C’est la raison pour laquelle dans ces pays, il y a des écoles de guerre tout court et des écoles de guerre commerciale, et dans ces pays, les responsables politiques se déplacent toujours à l’étranger avec des bataillons de dirigeants d’entreprises, et jouent parfois le rôle de VRP pour ces entreprises-là. En fait, nous, pays pauvres, avons, en face de nous, des pays qui ont mis en place depuis des siècles, voire des millénaires, un système qui s’appelle le libéralisme économique ou le capitalisme, qui a sa logique et sa mécanique propres, et qui dans son évolution, ne pouvait que nous broyer.

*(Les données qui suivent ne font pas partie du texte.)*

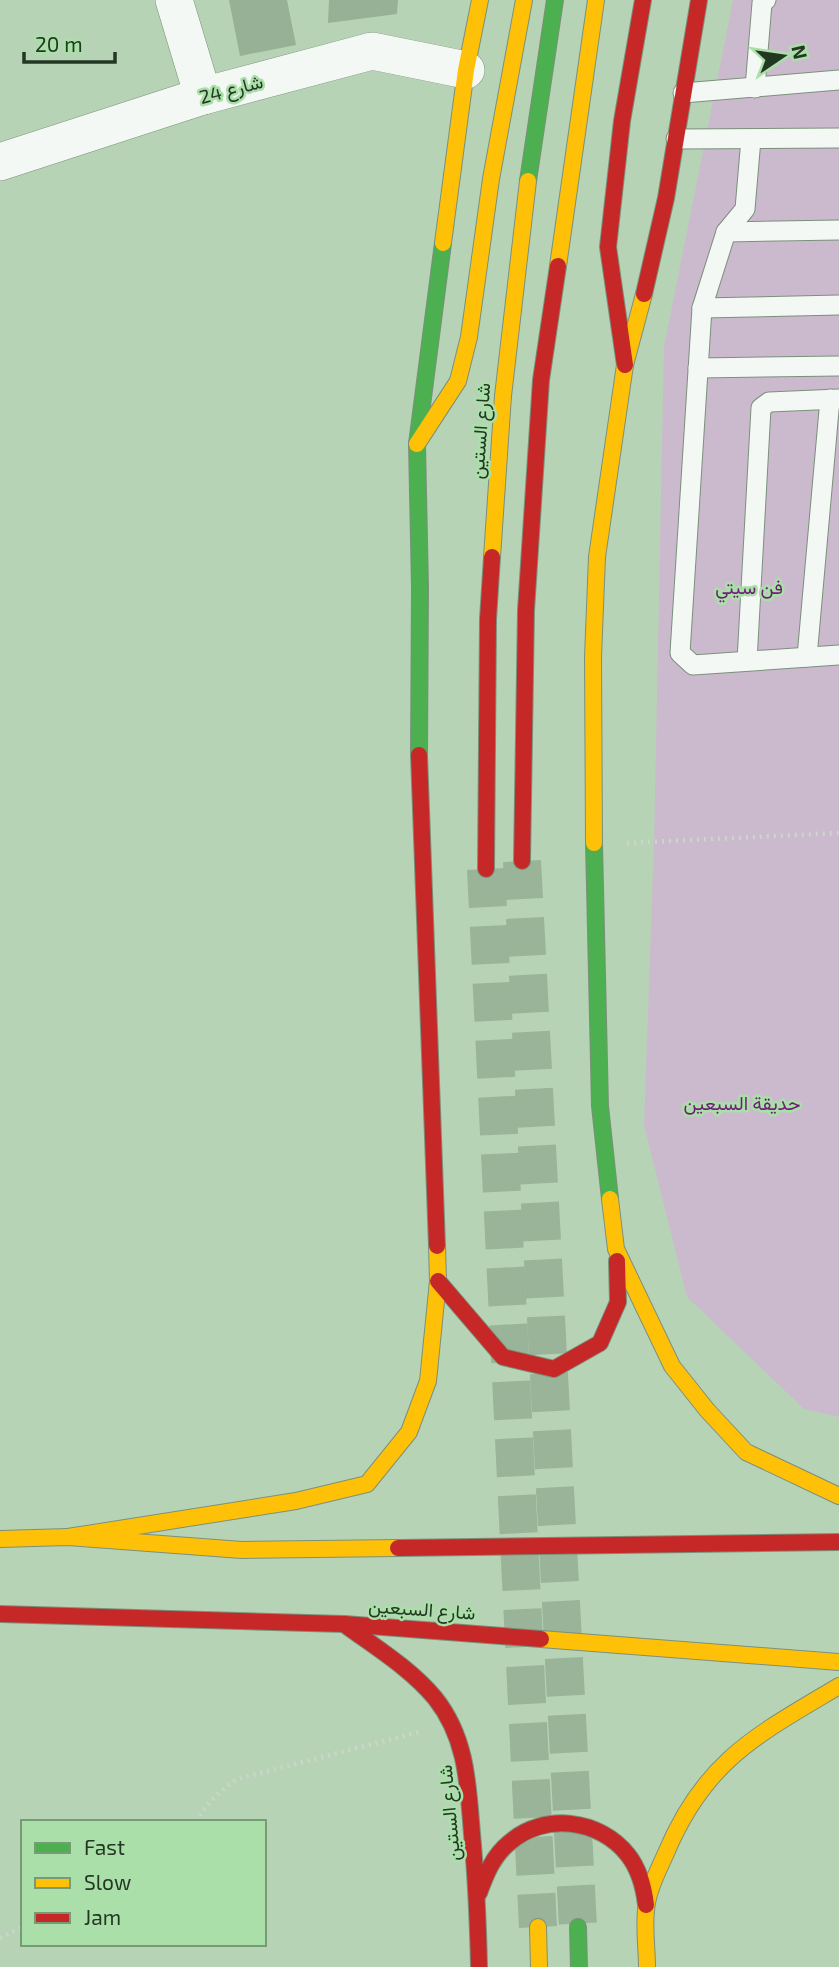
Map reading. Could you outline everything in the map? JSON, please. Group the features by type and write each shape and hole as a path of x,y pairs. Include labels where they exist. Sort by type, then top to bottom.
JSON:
{"main road":[{"path":"68,1537 296,1501 367,1484 409,1432 428,1381 438,1281 419,772 420,588 417,444 466,70 480,0"},
{"path":"417,444 458,380 469,337 491,179 523,0"},
{"name":"شارع الستين","path":"486,869 488,619 503,396 526,197 555,0"},
{"path":"522,861 526,610 541,380 596,0"},
{"path":"625,365 608,247 622,121 643,0"},
{"path":"438,1281 503,1357 554,1369 600,1343 618,1302 616,1249 600,1106 594,844 593,657 597,557 625,365 651,270 699,0"},
{"path":"616,1249 672,1366 707,1410 746,1452 839,1496"},
{"path":"0,1539 68,1537 242,1549 839,1542"},
{"name":"شارع السبعين","path":"0,1614 344,1624 839,1662"},
{"name":"شارع الستين","path":"344,1624 427,1688 442,1704 461,1742 466,1763 478,1897 479,1967"},
{"path":"646,1905 676,1825 704,1782 740,1746 839,1686"},
{"path":"478,1897 482,1877 492,1858 506,1843 524,1831 544,1824 565,1822 586,1826 605,1834 622,1847 635,1865 643,1884 646,1905 647,1967"},
{"path":"538,1927 539,1967"},
{"path":"578,1927 579,1967"}],"street":[{"path":"174,0 203,96"},
{"name":"شارع 24","path":"0,162 203,96 372,51 466,70"}],"lane":[{"path":"755,88 762,3 766,0"},
{"path":"683,93 839,80"},
{"path":"676,139 839,138"},
{"path":"751,139 745,209 726,232 702,308 680,653 693,665 839,655"},
{"path":"726,232 839,230"},
{"path":"702,308 839,304"},
{"path":"698,368 839,366"},
{"path":"747,661 761,408 769,402 835,399 807,657"}],"path":[{"path":"594,844 839,833"},
{"path":"197,1820 208,1802 221,1789 237,1779 453,1723"},
{"path":"0,1938 21,1928"}],"green space":[{"path":"733,0 839,0 839,1417 804,1409 687,1297 644,1125 654,843 664,347"}],"building":[{"path":"229,0 287,0 296,45 240,56"},
{"path":"329,0 398,0 397,14 328,23"}],"tunnel":[{"path":"522,861 578,1927"},
{"path":"486,869 538,1927"}],"traffic: fast":[{"path":"528,181 555,0"},
{"path":"419,755 417,444 443,243"},
{"path":"594,843 600,1106 610,1199"},
{"path":"578,1927 579,1967"}],"traffic: slow":[{"path":"443,243 466,70 480,0"},
{"path":"417,444 458,381 469,337 491,179 524,0"},
{"path":"558,266 596,0"},
{"path":"492,557 503,396 528,181"},
{"path":"594,843 593,657 597,557 625,365 644,294"},
{"path":"610,1199 616,1249 672,1366 707,1410 746,1452 839,1496"},
{"path":"68,1537 296,1501 367,1484 409,1432 428,1381 438,1281 437,1246"},
{"path":"0,1539 68,1537 242,1550 398,1548"},
{"path":"541,1639 839,1662"},
{"path":"647,1967 645,1918 650,1890 681,1821 698,1795 736,1753 839,1686"},
{"path":"538,1927 539,1967"}],"traffic: jam":[{"path":"625,365 608,247 622,121 643,0"},
{"path":"644,294 666,198 699,0"},
{"path":"522,861 526,610 541,380 558,266"},
{"path":"486,869 488,619 492,557"},
{"path":"419,755 437,1246"},
{"path":"438,1281 503,1357 554,1369 600,1343 618,1302 617,1261"},
{"path":"398,1548 839,1542"},
{"path":"0,1614 344,1624 541,1639"},
{"path":"344,1624 415,1677 435,1698 454,1729 464,1763 469,1798 479,1967"},
{"path":"479,1893 494,1860 509,1843 538,1827 571,1824 603,1834 628,1855 640,1879 646,1905"}],"park label":[{"name":"فن سيتي","path":"749,587"},
{"name":"حديقة السبعين","path":"742,1103"}]}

Lénine qui a bien étudié le phénomène en est arrivé à cette conclusion, résumée dans le titre de l’un de ses textes les plus célèbres : « L’impérialisme, stade suprême du capitalisme ».

Pour lui, « l’impérialisme est le capitalisme arrivé à un stade de développement où s’est affirmée la domination des monopoles et du capital financier, où l’exportation des capitaux a acquis une importance de premier plan, où le partage du monde a commencé entre les trusts internationaux et où s’est achevé le partage de tout le territoire du globe entre les plus grands pays capitalistes. » Aimé Césaire à sa manière a résumé l’aventure coloniale en ces mots, dans son « Discours sur le colonialisme : « (il s’agit) d’admettre une fois pour toutes, sans volonté de broncher aux conséquences, que le geste décisif est ici de l’aventurier et du pirate, de l’épicier en grand et de l’armateur, du chercheur d’or et du marchand, de l’appétit et de la force, avec, derrière, l’ombre portée, maléfique, d’une forme de civilisation qui, à un moment de son histoire, se constate obligée, de façon interne, d’étendre à l’échelle mondiale la concurrence de ses économies antagonistes. » Et cela est passé par l’exploitation de ce qu’on appelait les classes ouvrières et les enfants en Europe, les génocides ou massacres des « Indiens d’Amérique », des Aborigènes d’Australie, des Hereros et des Namas en Namibie, l’esclavage des Noirs et des Coolies en Amérique et sur le continent africain, les différentes colonisations, etc.

Les choses ont aujourd’hui un peu changé, il n’y a plus d’esclavage dans les pays qui le pratiquaient en Europe et en Amérique, ou du moins il a changé de visage, mais nous faisons toujours partie de cette moitié du monde qui doit travailler au bien-être de l’autre moitié. J’ai planté ce décor pour que nous continuions de réfléchir sur la meilleure stratégie de nous sortir de cette situation.